Я жгу Париж | страница 15
Издали, как сквозь стеклянную стенку, до него долетали длинные ночные беседы. Слова, обтесанные, как глыбы, росли, – через минуту высилось уже мощное здание.
Мир, как плохо свинченная машина, больше портит, чем производит. Так дальше нельзя. Надо раскрутить все, до последних винтиков; что непригодно – отбросить, раскрутив – свинтить вновь на славу. Чертежи ждут готовые, у монтеров чешутся руки, только твердое заржавленное железо не пускает. Вросло, срослось по швам тканью ржавчины, – каждый винт придется отрывать зубами. И в черной продымленной коробке камеры лентой феерического фильма развертывался миф о перестроенном на новый лад мире.
Пьер слышал и раньше на заводе длинные монотонные рассказы об этом новом мире без богатых и рабов, где фабрики будут собственностью рабочих. Не верил. Не сдвинуть с места громадной махины. Вросла глубоко. Пущенная в движение, вертится с незапамятных времен. Хватать голыми руками за спицы? Не удержишь, только руки оторвет. Видел кровь на замаранных бинтах, окровавленными тряпками перевязанные руки и думал: еще одно напрасное усилие. Искромсанные тела одним взмахом ремня выброшены за ограду.
Порою по ночам раскаленное добела слово ненависти искрой падало из кучки говоривших людей на мягкие опилки сна, и сон вспыхивал пламенем: идти, стать с ними плечом к плечу, рушить, ломать, мстить.
Пьер вскакивал и внезапным движением садился на койку.

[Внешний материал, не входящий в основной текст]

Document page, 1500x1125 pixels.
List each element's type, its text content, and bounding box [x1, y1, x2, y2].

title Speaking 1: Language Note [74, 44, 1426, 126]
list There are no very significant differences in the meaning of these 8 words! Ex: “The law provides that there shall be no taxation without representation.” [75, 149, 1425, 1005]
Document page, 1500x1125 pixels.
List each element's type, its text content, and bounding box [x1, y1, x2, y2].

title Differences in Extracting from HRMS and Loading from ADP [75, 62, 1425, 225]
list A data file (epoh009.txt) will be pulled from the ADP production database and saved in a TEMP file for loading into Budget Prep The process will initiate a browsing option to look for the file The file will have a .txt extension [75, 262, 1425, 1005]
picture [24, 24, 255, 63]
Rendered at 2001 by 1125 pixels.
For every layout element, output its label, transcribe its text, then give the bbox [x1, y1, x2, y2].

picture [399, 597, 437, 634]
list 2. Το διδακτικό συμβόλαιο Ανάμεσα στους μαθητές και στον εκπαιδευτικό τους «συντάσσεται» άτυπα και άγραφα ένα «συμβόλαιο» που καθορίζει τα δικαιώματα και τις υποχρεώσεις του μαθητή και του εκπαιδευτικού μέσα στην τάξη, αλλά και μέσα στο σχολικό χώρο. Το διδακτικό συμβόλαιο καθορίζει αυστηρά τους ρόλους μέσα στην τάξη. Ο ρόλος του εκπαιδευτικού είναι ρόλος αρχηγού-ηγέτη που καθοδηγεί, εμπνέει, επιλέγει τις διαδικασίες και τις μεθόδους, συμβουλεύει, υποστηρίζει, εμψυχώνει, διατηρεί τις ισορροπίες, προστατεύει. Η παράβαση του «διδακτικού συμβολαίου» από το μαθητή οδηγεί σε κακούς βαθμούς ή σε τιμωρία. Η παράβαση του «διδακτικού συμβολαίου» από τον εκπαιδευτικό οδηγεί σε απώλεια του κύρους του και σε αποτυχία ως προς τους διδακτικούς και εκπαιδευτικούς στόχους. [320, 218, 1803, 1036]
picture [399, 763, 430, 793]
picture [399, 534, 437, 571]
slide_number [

Но холодные, ясные слова синеблузников росли симметричными кирпичами, и в словах тех не было злобы, не было тупой всеуничтожающей ненависти, а лишь твердая воля строительства – лом и скребок. Нет, эти люди не умеют ненавидеть. На место одной машины нагромоздили чертежи новой, заменят одну другой – и снова завертятся колеса, шестерни зацепятся за шестерни, потянут, потащат, понесут беспомощные человеческие щепки; и снова о черные спицы колес будут кровавить себе руки обезумевшие Пьеры, не в силах задержать, осадить их хотя бы на минуту.
И протянутая рука Пьера корчилась, приподнятая с подушки голова медленно входила в плечи, и через минуту на койке, втиснутой в примятую солому, лежал не человек – черепаха в тяжелой, непроницаемой скорлупе одиночества.
В одно утро, когда от зеленых лоскутьев листьев несся терпкий, горелый запах, перед удивленным Пьером открылись вдруг волшебные ворота, через которые почти насильно его вытолкали наружу.
Долго стоял он, потрясенный этим невероятным происшествием, не зная, что предпринять, куда направиться, чувствуя себя вновь затерянным в этом чуждом, непонятном мире, где нет удобной койки, где за судок горячего супа надо таскать всю бессонную ночь напролет глыбы влажной моркови.